Art house: Crosscurrent – Yang Chao’s ode to the Yangtze River is a filmic objet d’art
A 10-year labour of love, the film’s atmospheric beauty more than makes up for the lack of organised narrative

Although director Yang Chao’s Crosscurrent (2016), whose Chinese title simply translates as Yangtze River Painting, lacks an organised narrative, the lush and painterly images act as visual mantras for thought and reflection. The film was shot by cinematographer Mark Lee Ping-bing, renowned for his work with Taiwanese auteur Hou Hsiao-hsien. Lee won the Silver Bear at the 2016 Berlin Film Festival for his cinematography here.
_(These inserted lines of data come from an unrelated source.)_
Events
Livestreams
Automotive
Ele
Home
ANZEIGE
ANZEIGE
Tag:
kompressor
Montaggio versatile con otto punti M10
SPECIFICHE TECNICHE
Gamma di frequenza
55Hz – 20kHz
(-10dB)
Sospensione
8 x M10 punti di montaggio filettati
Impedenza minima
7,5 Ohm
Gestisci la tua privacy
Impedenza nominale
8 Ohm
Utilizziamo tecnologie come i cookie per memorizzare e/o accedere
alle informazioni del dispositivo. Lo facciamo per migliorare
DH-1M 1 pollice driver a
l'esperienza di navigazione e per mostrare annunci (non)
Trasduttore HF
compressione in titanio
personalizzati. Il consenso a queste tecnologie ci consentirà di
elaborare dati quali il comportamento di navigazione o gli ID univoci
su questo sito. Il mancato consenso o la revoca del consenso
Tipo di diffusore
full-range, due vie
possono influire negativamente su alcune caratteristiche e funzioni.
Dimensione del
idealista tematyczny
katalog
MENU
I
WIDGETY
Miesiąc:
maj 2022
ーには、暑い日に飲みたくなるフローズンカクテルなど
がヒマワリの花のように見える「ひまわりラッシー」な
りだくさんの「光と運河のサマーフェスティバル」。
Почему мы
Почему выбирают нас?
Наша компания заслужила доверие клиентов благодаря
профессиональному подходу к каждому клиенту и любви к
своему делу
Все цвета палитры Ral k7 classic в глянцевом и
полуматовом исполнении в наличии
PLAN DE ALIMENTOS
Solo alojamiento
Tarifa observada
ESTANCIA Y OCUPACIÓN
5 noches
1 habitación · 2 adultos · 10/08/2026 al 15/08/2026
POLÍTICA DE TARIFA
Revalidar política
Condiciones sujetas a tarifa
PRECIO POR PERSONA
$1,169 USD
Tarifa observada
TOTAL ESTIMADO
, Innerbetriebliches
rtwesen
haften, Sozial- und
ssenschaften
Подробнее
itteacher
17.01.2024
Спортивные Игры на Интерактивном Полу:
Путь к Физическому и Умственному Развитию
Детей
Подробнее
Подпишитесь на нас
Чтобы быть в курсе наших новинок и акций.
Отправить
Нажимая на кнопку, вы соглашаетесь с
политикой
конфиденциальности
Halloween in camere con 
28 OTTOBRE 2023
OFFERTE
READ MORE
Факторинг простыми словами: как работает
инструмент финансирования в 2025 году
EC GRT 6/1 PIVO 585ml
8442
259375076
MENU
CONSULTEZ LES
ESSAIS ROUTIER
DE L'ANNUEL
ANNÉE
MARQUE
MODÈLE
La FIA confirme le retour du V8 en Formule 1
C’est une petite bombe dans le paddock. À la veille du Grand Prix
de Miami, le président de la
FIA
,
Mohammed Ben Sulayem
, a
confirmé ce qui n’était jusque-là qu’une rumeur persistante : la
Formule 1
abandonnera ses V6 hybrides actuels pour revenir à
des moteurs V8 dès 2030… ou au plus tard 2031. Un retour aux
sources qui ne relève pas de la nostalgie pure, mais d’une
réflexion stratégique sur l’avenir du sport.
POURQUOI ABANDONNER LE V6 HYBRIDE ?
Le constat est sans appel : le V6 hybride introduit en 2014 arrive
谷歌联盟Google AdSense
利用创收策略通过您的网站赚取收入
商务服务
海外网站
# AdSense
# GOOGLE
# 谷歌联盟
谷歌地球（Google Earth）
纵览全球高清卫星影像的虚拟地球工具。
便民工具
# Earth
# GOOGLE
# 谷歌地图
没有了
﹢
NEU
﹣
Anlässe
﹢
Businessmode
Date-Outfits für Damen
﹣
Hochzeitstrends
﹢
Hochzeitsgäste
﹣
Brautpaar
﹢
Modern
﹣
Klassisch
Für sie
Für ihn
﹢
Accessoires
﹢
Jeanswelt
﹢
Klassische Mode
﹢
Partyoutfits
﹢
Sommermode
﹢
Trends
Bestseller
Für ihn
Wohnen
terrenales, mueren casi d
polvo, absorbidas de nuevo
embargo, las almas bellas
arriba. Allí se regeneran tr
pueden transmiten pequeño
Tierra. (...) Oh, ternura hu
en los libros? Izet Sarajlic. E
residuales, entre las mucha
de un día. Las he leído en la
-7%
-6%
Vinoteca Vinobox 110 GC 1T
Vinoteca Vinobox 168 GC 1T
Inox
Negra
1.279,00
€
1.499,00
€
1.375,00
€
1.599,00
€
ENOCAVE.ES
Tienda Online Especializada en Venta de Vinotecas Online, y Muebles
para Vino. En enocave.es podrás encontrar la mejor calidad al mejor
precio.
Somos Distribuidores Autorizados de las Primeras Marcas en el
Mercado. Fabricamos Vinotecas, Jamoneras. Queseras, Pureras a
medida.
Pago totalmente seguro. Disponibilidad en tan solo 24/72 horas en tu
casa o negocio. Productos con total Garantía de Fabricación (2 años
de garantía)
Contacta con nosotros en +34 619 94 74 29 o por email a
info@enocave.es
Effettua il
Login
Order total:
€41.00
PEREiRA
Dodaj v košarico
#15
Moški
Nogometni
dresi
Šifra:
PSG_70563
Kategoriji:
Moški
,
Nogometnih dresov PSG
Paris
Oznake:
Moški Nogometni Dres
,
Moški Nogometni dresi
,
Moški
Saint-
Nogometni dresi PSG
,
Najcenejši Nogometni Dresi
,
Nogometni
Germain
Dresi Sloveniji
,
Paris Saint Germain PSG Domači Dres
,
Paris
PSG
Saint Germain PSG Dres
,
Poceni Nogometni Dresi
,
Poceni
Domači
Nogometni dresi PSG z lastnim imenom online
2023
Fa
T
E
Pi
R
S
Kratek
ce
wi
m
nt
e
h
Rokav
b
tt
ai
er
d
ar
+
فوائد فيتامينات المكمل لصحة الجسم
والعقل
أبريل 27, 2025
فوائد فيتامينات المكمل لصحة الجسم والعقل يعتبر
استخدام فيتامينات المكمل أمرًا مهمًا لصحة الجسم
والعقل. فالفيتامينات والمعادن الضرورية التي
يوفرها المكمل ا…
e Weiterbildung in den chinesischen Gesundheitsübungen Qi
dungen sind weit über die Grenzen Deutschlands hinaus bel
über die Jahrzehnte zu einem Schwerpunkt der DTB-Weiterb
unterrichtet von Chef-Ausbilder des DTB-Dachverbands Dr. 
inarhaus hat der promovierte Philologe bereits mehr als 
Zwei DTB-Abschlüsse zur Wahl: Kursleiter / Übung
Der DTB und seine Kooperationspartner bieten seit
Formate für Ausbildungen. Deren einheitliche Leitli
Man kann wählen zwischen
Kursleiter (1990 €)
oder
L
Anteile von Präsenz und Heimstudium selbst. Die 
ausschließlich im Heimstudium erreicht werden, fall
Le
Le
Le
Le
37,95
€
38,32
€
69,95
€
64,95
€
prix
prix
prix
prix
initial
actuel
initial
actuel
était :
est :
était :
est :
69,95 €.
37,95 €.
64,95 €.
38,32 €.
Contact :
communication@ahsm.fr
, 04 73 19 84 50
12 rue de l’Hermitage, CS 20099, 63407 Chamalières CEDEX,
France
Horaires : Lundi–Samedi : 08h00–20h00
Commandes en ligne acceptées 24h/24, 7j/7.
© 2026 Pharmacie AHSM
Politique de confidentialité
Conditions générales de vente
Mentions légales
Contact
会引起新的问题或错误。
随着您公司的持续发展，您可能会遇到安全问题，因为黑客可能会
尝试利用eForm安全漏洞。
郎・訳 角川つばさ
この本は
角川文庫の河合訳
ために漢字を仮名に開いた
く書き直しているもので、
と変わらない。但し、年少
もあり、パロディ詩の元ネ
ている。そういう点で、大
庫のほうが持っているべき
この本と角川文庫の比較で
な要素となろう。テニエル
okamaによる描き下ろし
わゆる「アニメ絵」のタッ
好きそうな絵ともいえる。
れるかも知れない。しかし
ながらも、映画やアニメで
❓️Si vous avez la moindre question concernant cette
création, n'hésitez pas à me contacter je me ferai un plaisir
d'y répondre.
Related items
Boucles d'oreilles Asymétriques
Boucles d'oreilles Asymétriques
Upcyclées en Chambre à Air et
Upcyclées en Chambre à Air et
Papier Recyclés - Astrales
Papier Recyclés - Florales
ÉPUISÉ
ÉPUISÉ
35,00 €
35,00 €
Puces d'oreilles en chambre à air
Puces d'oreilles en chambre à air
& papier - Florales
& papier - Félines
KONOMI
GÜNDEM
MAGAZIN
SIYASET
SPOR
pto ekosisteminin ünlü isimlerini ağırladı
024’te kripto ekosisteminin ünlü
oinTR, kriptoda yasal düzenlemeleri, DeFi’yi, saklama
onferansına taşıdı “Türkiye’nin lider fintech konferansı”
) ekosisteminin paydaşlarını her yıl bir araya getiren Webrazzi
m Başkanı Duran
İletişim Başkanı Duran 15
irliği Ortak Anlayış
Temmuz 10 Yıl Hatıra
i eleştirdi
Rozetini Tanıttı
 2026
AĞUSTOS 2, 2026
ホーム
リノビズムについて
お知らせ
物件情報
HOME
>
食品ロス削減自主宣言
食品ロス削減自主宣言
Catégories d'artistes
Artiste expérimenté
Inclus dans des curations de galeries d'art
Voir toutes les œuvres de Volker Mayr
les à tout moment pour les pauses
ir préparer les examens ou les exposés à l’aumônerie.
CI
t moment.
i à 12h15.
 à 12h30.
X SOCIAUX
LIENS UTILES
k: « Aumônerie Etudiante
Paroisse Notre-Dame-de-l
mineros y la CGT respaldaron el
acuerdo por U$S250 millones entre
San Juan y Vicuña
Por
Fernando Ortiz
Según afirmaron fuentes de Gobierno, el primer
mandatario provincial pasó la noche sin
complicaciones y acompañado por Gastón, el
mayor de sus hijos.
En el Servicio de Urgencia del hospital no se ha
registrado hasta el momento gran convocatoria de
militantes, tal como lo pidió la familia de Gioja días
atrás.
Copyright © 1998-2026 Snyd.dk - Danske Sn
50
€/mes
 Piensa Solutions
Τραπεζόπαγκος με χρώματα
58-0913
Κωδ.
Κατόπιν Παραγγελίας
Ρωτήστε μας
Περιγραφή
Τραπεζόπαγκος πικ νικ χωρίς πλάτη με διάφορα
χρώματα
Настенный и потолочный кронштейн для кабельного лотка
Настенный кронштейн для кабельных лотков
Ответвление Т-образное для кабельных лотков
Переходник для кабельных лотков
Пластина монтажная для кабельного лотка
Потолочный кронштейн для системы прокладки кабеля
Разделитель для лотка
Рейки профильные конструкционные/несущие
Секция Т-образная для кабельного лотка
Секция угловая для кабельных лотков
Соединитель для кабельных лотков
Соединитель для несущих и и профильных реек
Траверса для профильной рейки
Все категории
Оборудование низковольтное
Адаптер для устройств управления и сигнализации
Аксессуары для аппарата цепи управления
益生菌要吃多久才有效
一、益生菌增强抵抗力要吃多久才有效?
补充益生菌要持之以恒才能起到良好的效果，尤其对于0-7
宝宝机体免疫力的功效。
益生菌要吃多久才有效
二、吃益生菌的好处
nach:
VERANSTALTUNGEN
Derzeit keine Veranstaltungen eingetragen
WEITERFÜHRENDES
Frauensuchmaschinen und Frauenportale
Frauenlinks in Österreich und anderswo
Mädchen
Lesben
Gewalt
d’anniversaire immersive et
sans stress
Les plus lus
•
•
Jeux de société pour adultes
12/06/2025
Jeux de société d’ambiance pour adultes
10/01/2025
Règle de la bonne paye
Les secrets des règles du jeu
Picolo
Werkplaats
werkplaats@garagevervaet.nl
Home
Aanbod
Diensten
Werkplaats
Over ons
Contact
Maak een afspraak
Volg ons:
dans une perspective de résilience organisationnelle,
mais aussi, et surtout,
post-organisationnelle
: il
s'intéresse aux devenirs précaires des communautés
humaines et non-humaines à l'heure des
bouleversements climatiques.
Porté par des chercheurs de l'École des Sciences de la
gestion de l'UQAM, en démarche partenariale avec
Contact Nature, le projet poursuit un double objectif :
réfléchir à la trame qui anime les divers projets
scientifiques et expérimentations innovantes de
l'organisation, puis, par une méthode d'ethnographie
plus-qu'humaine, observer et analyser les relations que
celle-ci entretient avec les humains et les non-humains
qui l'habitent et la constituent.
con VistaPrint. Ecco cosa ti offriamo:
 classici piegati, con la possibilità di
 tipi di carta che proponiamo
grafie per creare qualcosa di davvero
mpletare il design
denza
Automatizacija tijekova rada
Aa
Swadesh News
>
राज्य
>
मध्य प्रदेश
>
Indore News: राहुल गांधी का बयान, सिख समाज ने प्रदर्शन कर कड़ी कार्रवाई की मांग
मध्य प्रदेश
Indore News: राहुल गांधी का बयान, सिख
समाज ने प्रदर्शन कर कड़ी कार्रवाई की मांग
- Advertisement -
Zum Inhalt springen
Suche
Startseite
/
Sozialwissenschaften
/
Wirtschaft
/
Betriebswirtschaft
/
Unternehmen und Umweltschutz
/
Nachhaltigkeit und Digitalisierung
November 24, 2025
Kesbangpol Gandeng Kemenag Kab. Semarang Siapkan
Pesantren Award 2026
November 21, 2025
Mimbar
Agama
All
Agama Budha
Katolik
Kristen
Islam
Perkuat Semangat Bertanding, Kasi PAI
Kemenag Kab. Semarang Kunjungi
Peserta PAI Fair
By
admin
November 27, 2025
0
A potpourri of road movie, gangster drama, mystery romance and social commentary, with Buddhism and Taoism thrown into the cinematic mix, the movie falls short of its lofty philosophical ambitions but succeeds marvellously as a kind of filmic objet d’art.
Yang, who also wrote the script, says the film was conceived as a reverential appreciation of the glory of the Yangtze, the 6,300km river that has long inspired Chinese poets and artists. The multifaceted story focuses on Gao Chun (Qin Hao), the young captain of an ageing cargo ship that’s making its way upriver with a mysterious cargo.